Sarzano e Carpineti: avamposti montani
Salendo sui rilievi appenninici, è sempre Matilde la protagonista del paesaggio, con le sue rocche difensive che occhieggiano minacciose dai colli più impervi; ancora due di esse meritano una visita: Sarzano, castello antichissimo del quale restano oggi parte della cinta muraria, del mastio e della cappella – una curiosità: l’attore Christopher Lee, che ha visitato il maniero, è un discendente della famiglia Carandini, tra gli ultimi feudatari che si sono avvicendati tra le sue mura – e Carpineti, una delle fortezze più amate dalla contessa e tra le più inaccessibili e inespugnabili. «Sicuramente qui fu ospite Papa Gregorio VII – mi spiega Fabrizio Carponi di Ideanatura, società locale di servizi al turismo – perché è documentato da bolle e lettere; ma probabilmente anche Urbano II e Pasquale II vi soggiornarono: una pietra circolare ancora visibile nel pavimento della chiesetta del castello attesta, infatti, la presenza di personalità importanti del clero». A Carpineti, oltre ai resti imponenti del castello, tra i quali pare si aggiri il fantasma dell’Amorotto, un brigante cinqucentesco, sono bellissime anche la chiesa di Sant’Andrea, voluta da Matilde dopo la prima cerchia muraria e, raggiungibile con una passeggiata di mezz’ora nel verde dei boschi, la pieve di San Vitale, antico castrum romano e suggestivo esempio di arte romanico-bizantina. E a proposito di pievi, non si può non visitare, a una mezz’ora di strada tra castagneti e pascoli, quella fortificata di Toano, precedente all’anno Mille e miracolosamente intatta, adornata da preziosi capitelli con motivi geometrici e zoomorfi di pregevole fattura.

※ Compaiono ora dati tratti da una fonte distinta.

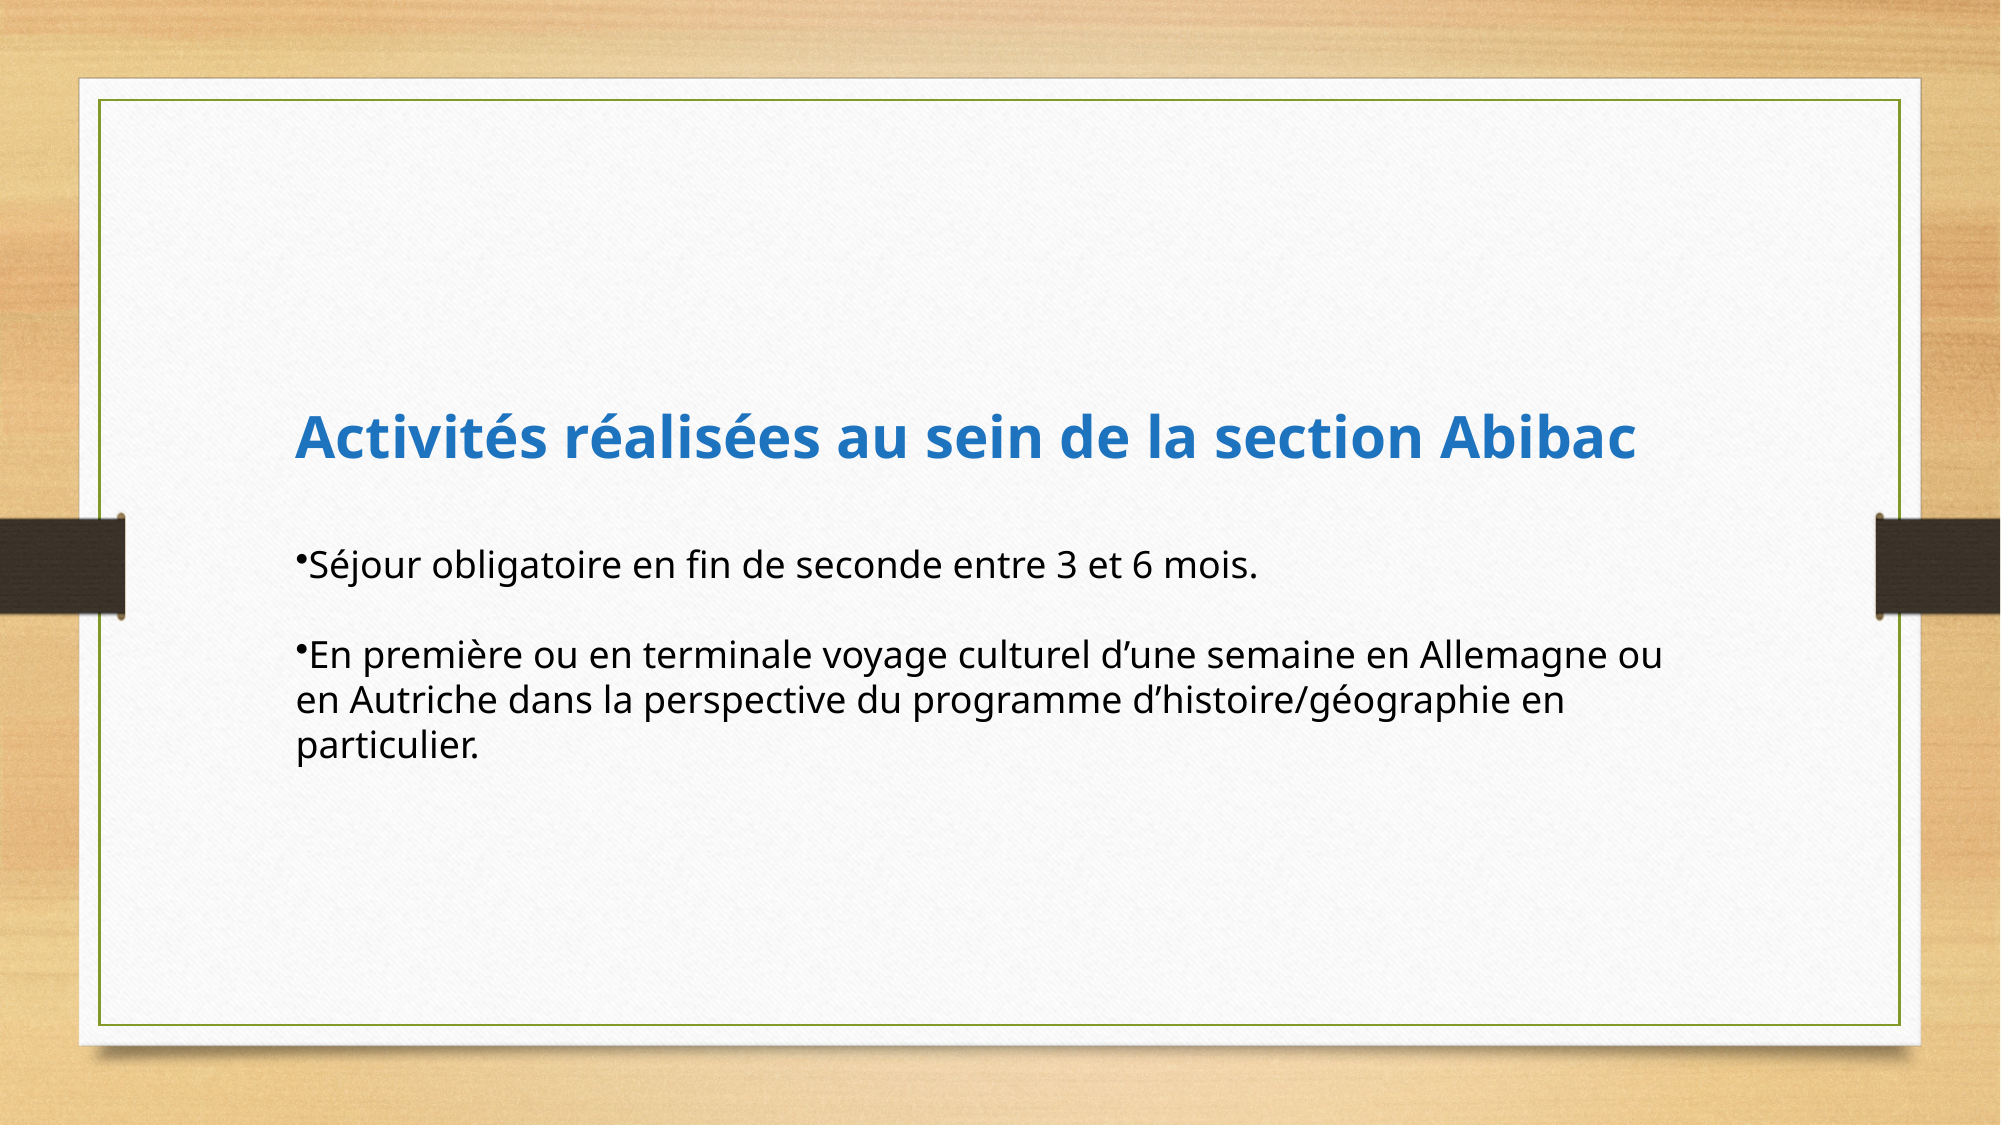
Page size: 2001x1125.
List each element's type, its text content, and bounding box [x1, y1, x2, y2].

Da qui, come dal castello di Carpineti, il panorama a trecentosessanta gradi che si gode è di quelli che mozzano davvero il fiato. Il pensiero non può non correre ancora a Matilde: chissà quante volte avrà contemplato da quassù i suoi possedimenti.





I MIEI CONSIGLI
– Prevedete assolutamente un pranzo al ristorante Da Gianni e non abbiate paura di fare domande alla signora Anna: sarà felice di raccontarvi lo spaccato di di storia del quale è stata testimone.

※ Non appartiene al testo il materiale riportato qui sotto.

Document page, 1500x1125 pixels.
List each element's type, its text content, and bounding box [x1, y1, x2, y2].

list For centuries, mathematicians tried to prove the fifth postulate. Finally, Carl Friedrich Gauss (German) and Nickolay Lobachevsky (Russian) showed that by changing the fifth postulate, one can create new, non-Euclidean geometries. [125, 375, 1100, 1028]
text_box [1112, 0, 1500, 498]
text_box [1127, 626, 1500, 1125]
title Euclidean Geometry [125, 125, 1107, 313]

– Per fare l’itinerario che vi propongo, l’ideale è un weekend: se cercate un posto tranquillo dove pernottare, nel borgo di Votigno ci sono alcune camere: dormirete nella quiete della natura, circondati da boschi e silenzio.
– Se concludete il vostro tour a Toano e cercate un posto sopra le righe dove cenare nelle vicinanze, vi consiglio l’Osteria del Maggio a Costabona: la cucina è casalinga e con molti prodotti a km0, l’atmosfera è accogliete e spesso c’è musica dal vivo.